The final voting results will be reported in a Current Report on Form 8-K to be filed with the Securities and Exchange Commission.

Under the terms of the Agreement and Plan of Merger dated December 10, 2024 (the “Merger Agreement”), in connection with the merger contemplated thereby, Patterson shareholders will receive $31.35 in cash per share of common stock. Patterson expects the transaction to close later this month, subject to the satisfaction of certain customary closing conditions set forth in the Merger Agreement. Upon completion of the transaction, Patterson will become a privately held company, and its common stock will no longer be traded on the NASDAQ Global Select Market®.

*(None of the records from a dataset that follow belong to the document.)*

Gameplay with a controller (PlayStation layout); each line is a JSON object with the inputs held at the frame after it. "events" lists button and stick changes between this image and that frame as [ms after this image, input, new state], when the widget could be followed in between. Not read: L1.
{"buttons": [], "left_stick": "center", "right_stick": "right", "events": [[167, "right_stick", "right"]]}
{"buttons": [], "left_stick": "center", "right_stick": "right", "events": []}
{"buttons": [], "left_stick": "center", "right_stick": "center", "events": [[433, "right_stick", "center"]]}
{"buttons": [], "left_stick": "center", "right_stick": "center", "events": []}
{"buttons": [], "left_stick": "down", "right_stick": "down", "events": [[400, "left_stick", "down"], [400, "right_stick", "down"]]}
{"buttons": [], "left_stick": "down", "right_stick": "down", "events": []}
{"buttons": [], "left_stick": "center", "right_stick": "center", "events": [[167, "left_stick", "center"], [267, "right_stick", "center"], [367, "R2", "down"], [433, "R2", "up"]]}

About Patterson Companies Inc.

Patterson Companies Inc. (Nasdaq: PDCO) connects dental and animal health customers in North America and the U.K. to the latest products, technologies, services and innovative business solutions that enable operational and professional success. Our comprehensive portfolio, distribution network and supply chain is equaled only by our dedicated, knowledgeable people who deliver unrivalled expertise and unmatched customer service and support. Learn more: www.pattersoncompanies.com, www.animalhealthinternational.com

About Patient Square Capital

Patient Square Capital is a dedicated health care investment firm with approximately $12 billion in assets under management as of December 31, 2024. The firm aims to achieve strong investment returns by partnering with growth-oriented companies and top-tier management teams whose products, services, and technologies improve health. Patient Square utilizes deep industry expertise, a broad network of relationships, and a partnership approach to make investments in companies that will grow and thrive. Patient Square invests in businesses that strive to improve patient lives, strengthen communities, and create a healthier world. For more information, visit www.patientsquarecapital.com.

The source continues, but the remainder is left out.